The first word that came to my mind when I opened the box was colorful! This model’s preprinted EPP foam cover really stands out and, as I found out later, helps a lot with orientation. One of my neighbors walked by as I was loading it in the car and she said, “That’s beautiful—a work of art.”

Aside from the striking paint job, the airplane itself gave the impression of being extremely lightweight and quick to build as I unboxed it. Everything was well protected and arrived without any damage or marks to the foam.

Then I noticed—no instruction manual. No problem; I’d just download the PDF version, but there isn’t one. There is a well-illustrated build blog in its place though. I couldn’t wait to get started.




All of the parts are laid out and ready for assembly.


Assembly

Before assembling the model, read through the manufacturer’s build blog and familiarize yourself with the process and pieces. The blog doesn’t show the latest version, but there aren’t any significant changes not mentioned in the narrative. The whole build shouldn’t take more than two or three hours.

If you haven’t ordered your motor system, you’ll need to do that and acquire the appropriate glues. I chose the recommended Hacker A30-14L motor and ESC.

I also purchased the optional USB Hacker X-Pro Interface for programming the ESC. It can be done with the transmitter, but I prefer a computer interface that also allows me to update any firmware. My success with Hacker motors and controllers in the past made me glad to see it was the recommended system. Quality motors and controllers pay big dividends over time.

Pay close attention to the gluing recommendations in the blog. Although the airplane is covered with a layer of EPP foam, the core of the wing is actually EPS foam. If you use regular CA glue on the aileron hinges, you will damage the wing core. Be sure to use foam-safe CA there.




All of the surfaces use CA-type hinges. It’s important to pay close attention to the gluing recommendations.

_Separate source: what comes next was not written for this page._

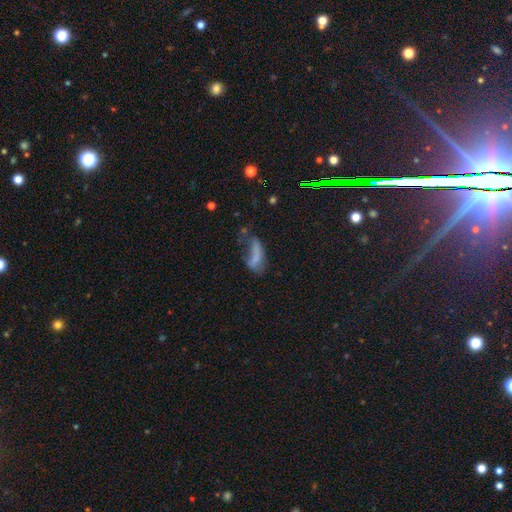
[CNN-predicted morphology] A smooth galaxy with no disk features (58%) that is in between round and cigar-shaped (74%).

Vote fractions:
- Smooth or featured? smooth: 58% / featured or disk: 28% / star or artifact: 14%
- How rounded? in between: 74% / cigar-shaped: 23% / round: 4%
- Merging? major disturbance: 43% / none: 24% / minor disturbance: 24% / merger: 9%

The company also recommends contact-type glue for the tail assembly. I opted for Bob Smith Industries Foam-Cure cement, which is easy to use and dries quickly. Apply it to both surfaces, mash them together and pull them apart for roughly 30 seconds, then stick them together again. This stuff is quick to dry and holds like crazy!

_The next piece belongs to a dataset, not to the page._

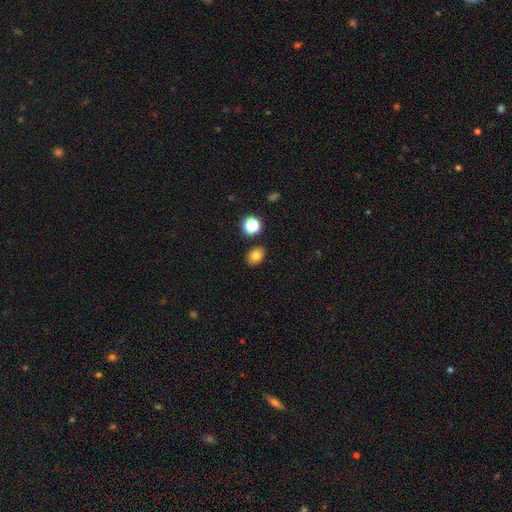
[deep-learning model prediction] Smooth or featured? smooth (79%)
How rounded? in between (64%)
Merging? none (86%)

I used BSI’s Super Gold+ foam safe CA and Insta-Cure thin CA for the rest.

Assembly begins with gluing the motor box to the front of the fuselage. Preinstalled carbon-fiber rods align with holes in the firewall and sit firmly along the corners of the fuselage box. CA glue holds it all in place. Aerobeez recommends reinforcing the joints with CA glue for security. I added a touch of 15-minute epoxy along the edges where the carbon-fiber rods rested.

The landing gear bolts are already in the blind nuts under the EPP fuselage covering. Pull the covering back along the cut line and you’ll see them hiding there. Don’t remove the flap of EPP because it will be taped down to cover the bottom of the gear after it’s bolted on. Don’t miss the part about the foam gear braces that sandwich over the carbon-fiber legs. They add to the aesthetics and the Foam-Cure adhesive is perfect for this job.

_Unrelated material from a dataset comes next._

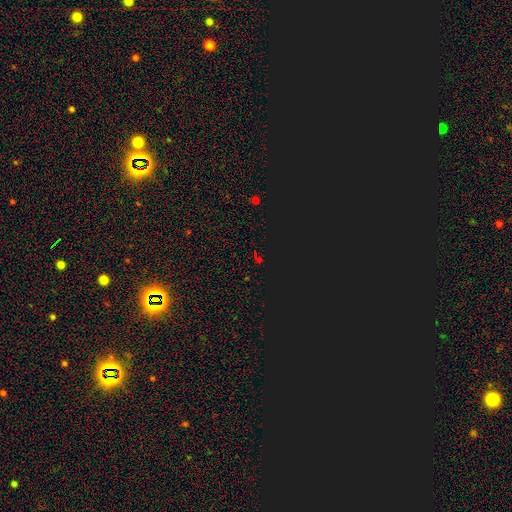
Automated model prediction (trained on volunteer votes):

After the gear is bolted in place, the flap covers the hardware.


Most of the hinged surfaces use regular CA hinges, but again, be sure to use foam-safe CL glue for the aileron hinges. The precut surfaces accept the hinges on both the wing and tail.

Before you install the horizontal stabilizer, you need to remove a small piece at the rear of the fuselage. Be sure to keep that because you’ll glue it back in place when the stabilizer has been secured. The tail wheel assembly is nice and fits into predrilled holes.

Futaba S3117 servos fit in the precut holes and are bolted down without any modification. I needed a couple of 6-inch extensions for the ailerons and 12-inch extensions for my tail surface servos. I mounted the Futaba R617FS FAAST receiver on the radio deck toward the rear of the fuselage.

The kit comes with servo arm extensions that screw to your regular servo arms or wheels to give the extra throw required for the 3-D setup. Mine aligned with existing holes and screwed on without drilling.

The motor and cowl installation is where you’ll spend most of your build time. Nothing difficult here, but there isn’t any mention of how the cowl is opened or fastened to the firewall. It’s a shame because it’s probably one of the more innovative design ideas I’ve seen in a long time and deserved some attention in the build blog.

Four L-shaped wood hooks align with holes in the firewall and when fully inserted, they will slide down to lock in place. When the front of the canopy tabs slide into their retention holes, they also lock in the top of the cowl plate so it can’t come loose. It’s secure, yet easy to disassemble if ever the need arises.

The cowl is a combination of EPP foam and wood structure that has been laser cut and assembled at the factory. Before it can be installed, you’ll have to cut away some of the foam and wood to open it up so it fits over the motor box. It’s self-explanatory with a bit of studying, but some information in the blog would be helpful. It’s an innovative idea that deserves notice.

I drilled the premarked lines on the front of the motor box to fit the Hacker motor mount and it aligned perfectly. I used a couple of spacers to adjust the spinner distance to the cowl and attached the ESC to the bottom of the box with foam tape and zip ties.

The fuselage interior is cavernous so there is plenty of room for equipment and flight battery. Carbon-fiber rod and retaining bolts fastened to the inside of the fuselage sides attach the wing.




The front of the motor box shows the Hacker A30-14L motor with spacers for a perfect fit. The Hacker S-55-SB-Pro speed control is mounted to the bottom of the motor box.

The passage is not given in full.